ON THE SPOT: Coach Jamie Dixon has to figure out a way to get his team better on the defensive end before Sunday's game at Seton Hall. South Florida became the latest team to put up big numbers against the Panthers.
The Bulls had their way inside against Dixon's post players, scoring 36 of the team's 63 points in the paint. South Florida only attempted six 3-pointers in the game.
Big East opponents are shooting almost 45 percent against Pitt, a much higher number than in seasons past. Even if the Panthers get back to their efficient offensive ways in the games ahead, they're going to need better defense.
When your point guard comes back from a long injury absence and helps the team put an end to an eight-game losing streak, as Tray Woodall has for Pitt, the natural assumption is that he made the offense jell.
And, indeed, that is true.
But what has been missed as an eight-game losing streak became a four-game winning streak has been the improvement in the defense. And much of that goes to Woodall, too.
The Panthers had averaged 59.8 points a game offensively in their first seven conference games, and that has grown by nearly 17 points a game with Woodall's return. The four opponents shot less than 42 percent, Villanova hitting only 35.9 percent.
"It's hand in hand," Dixon told the Pittsburgh Post-Gazette. "Our offense has helped our defense. We're making more shots. We're taking care of the ball more. I really thought our offense was the cause for our defensive deficiencies."

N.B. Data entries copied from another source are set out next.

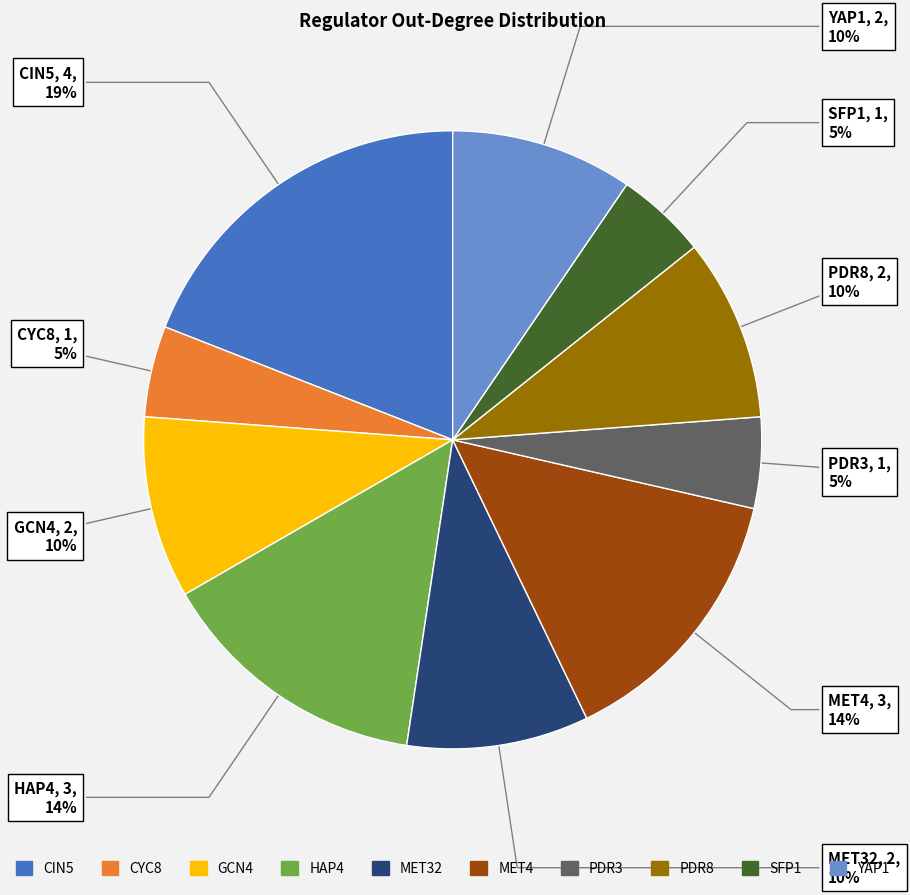

To the nearest percent, what is the difference between the largest and smallest slice percentages?

14%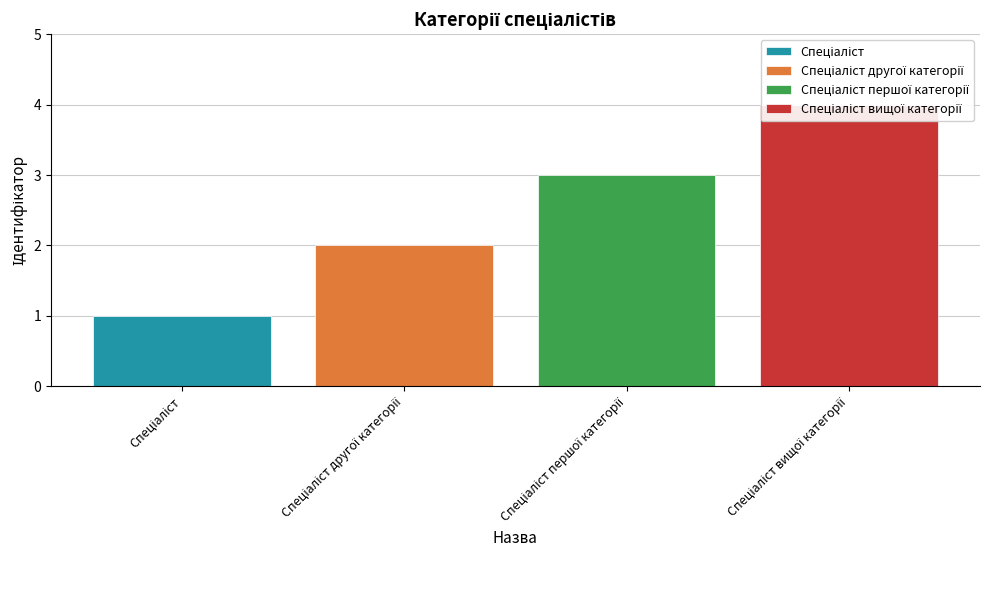

Does the chart contain any negative values?

No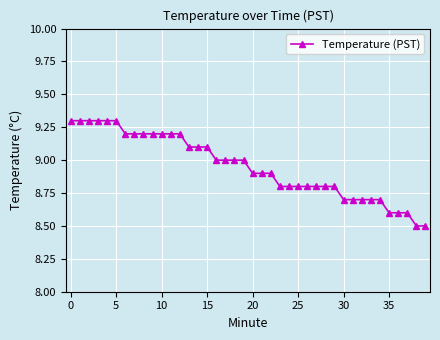

How many distinct data groups are displayed?

1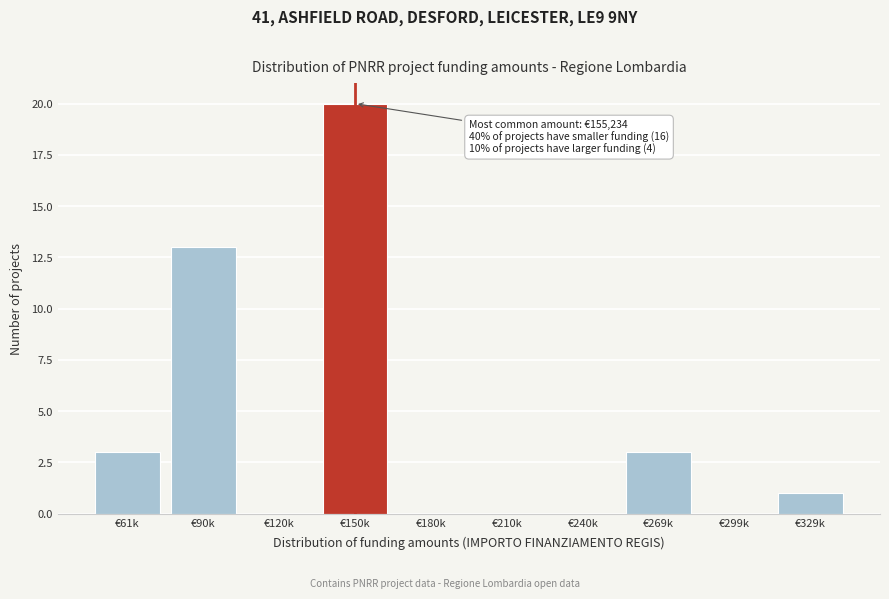

Reading left to right, what are all the values shown in this chart?

€61k=3	€90k=13	€120k=0	€150k=20	€180k=0	€210k=0	€240k=0	€269k=3	€299k=0	€329k=1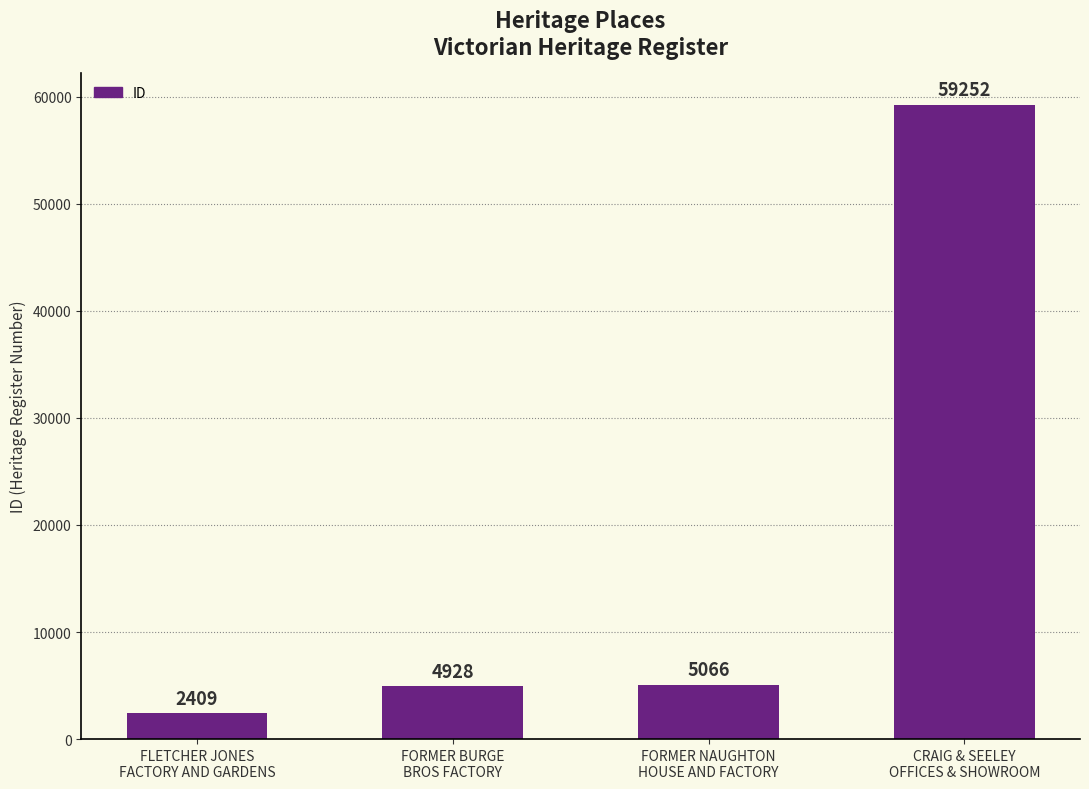

List the labels in order of value, smallest first.

FLETCHER JONES
FACTORY AND GARDENS, FORMER BURGE
BROS FACTORY, FORMER NAUGHTON
HOUSE AND FACTORY, CRAIG & SEELEY
OFFICES & SHOWROOM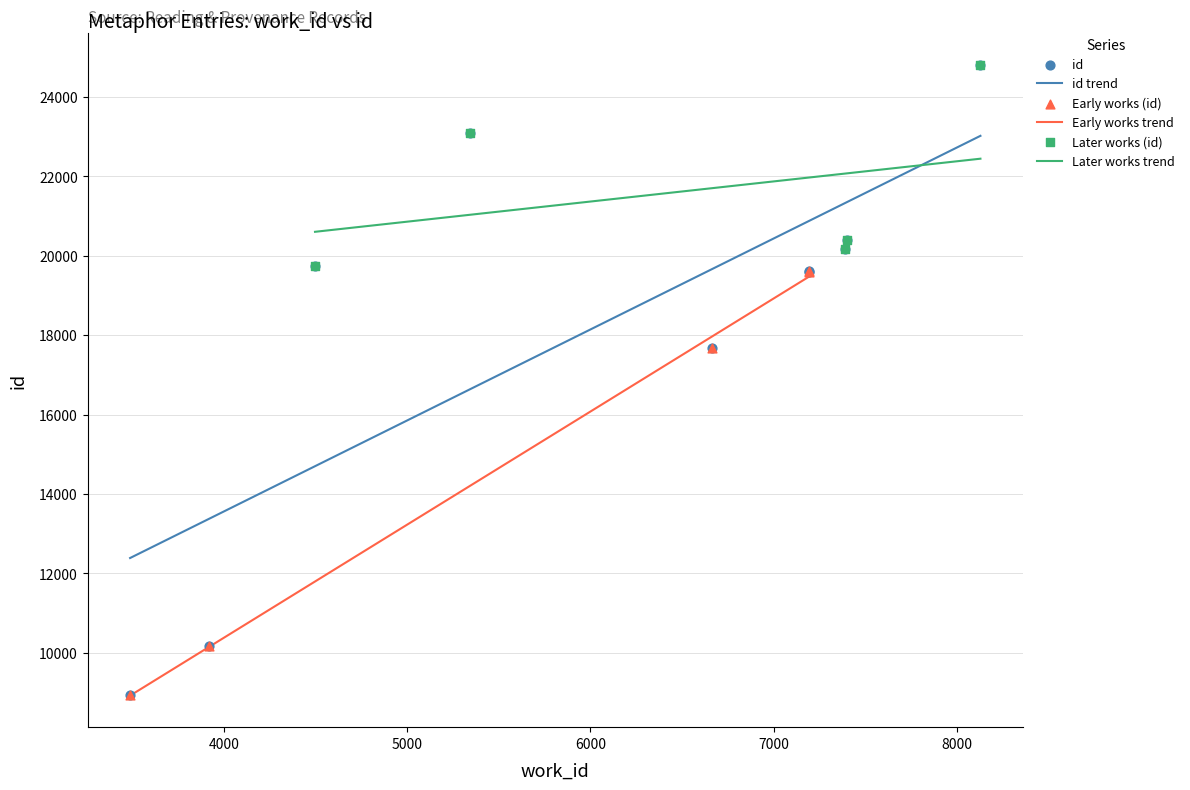

Approximately how many times larger is the value at 3920 compared to 3489?

1.1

Why would such improvement on defense come with an improved performance by the offense?
Woodall explained it this way. Happy players are better defenders.
"The offense is a big part of us getting stops on defense," Woodall said. "Everybody is happy on the offensive end. They're not hanging their heads, not moping around. Everyone is hitting shots. Everyone is having fun.
"If you're having fun, you want to go out there and get stops. That's the fun part of basketball. Once you get a couple of baskets, you want to get some stops to get some more baskets."
The result is that the Panthers are playing as they were expected to and have put themselves in position to earn an NCAA bid if they can win out and have a strong performance in the Big East tournament.
--Jamie Dixon coached his 300th game at Pitt, against Villanova. He is 231-69, which is a .770 percentage. At the Petersen Events Center, he is an incredible 143-17 (.894).
--Why was PG Tray Woodall's return so important? Pitt was ranked 13th in turnover margin in the Big East through Feb. 5.
BY THE NUMBERS: 9 -- The number of consecutive home games Pitt had won over Villanova after prevailing on Feb. 5.
QUOTE TO NOTE: "We're a bunch of fighters on this team, a bunch of winners, at that. We all come from winning programs. That's why Coach Dixon recruited us. We're not used to losing and we don't like it. We're always going to keep fighting." -- PG Tray Woodall, quoted in the Pittsburgh Post-Gazette, on Pitt winning four in a row after an eight-game losing streak in his absence.
STRATEGY AND PERSONNEL
--at Seton Hall, Feb. 12
KEY MATCHUPS: Seton Hall got off to a fast start but has fallen on really hard times, losing its last five games. Points have been difficult to come by recently -- 49, 51 and 59 in the last three games through Feb. 5. Herb Pope remains a force inside, averaging 16.1 points a game and 10.2 rebounds. Pitt has gone in the opposite direction, winning four straight as PG Tray Woodall has the offense firing.
FUTURES MARKET: Pitt has learned where it will land in the ACC when it finally makes the move there, perhaps as early as next year. The Panthers will play Maryland twice a year and be their scheduling partner. Other partners will be Boston College and Syracuse, Clemson and Georgia Tech, Duke and North Carolina, Wake Forest and North Carolina State, Florida State and Miami and Virginia and Virginia Tech.
--Senior G Ashton Gibbs was held to a season-low four points in Wednesday's loss at South Florida. He was 2-for-9 from the field, and he missed his only attempt from 3-point range. He also had five turnovers. It was his lowest point total since January 2010, when Notre Dame held him to four points.
--Junior G Tray Woodall, who was selected Big East player of the week for his stellar 24- and 29-point performances against West Virginia and Villanova, was held to 11 points on 4-for-13 shooting in the loss at South Florida. Woodall, who is the team's top 3-point shooter, was 1-for-6 from behind the arc.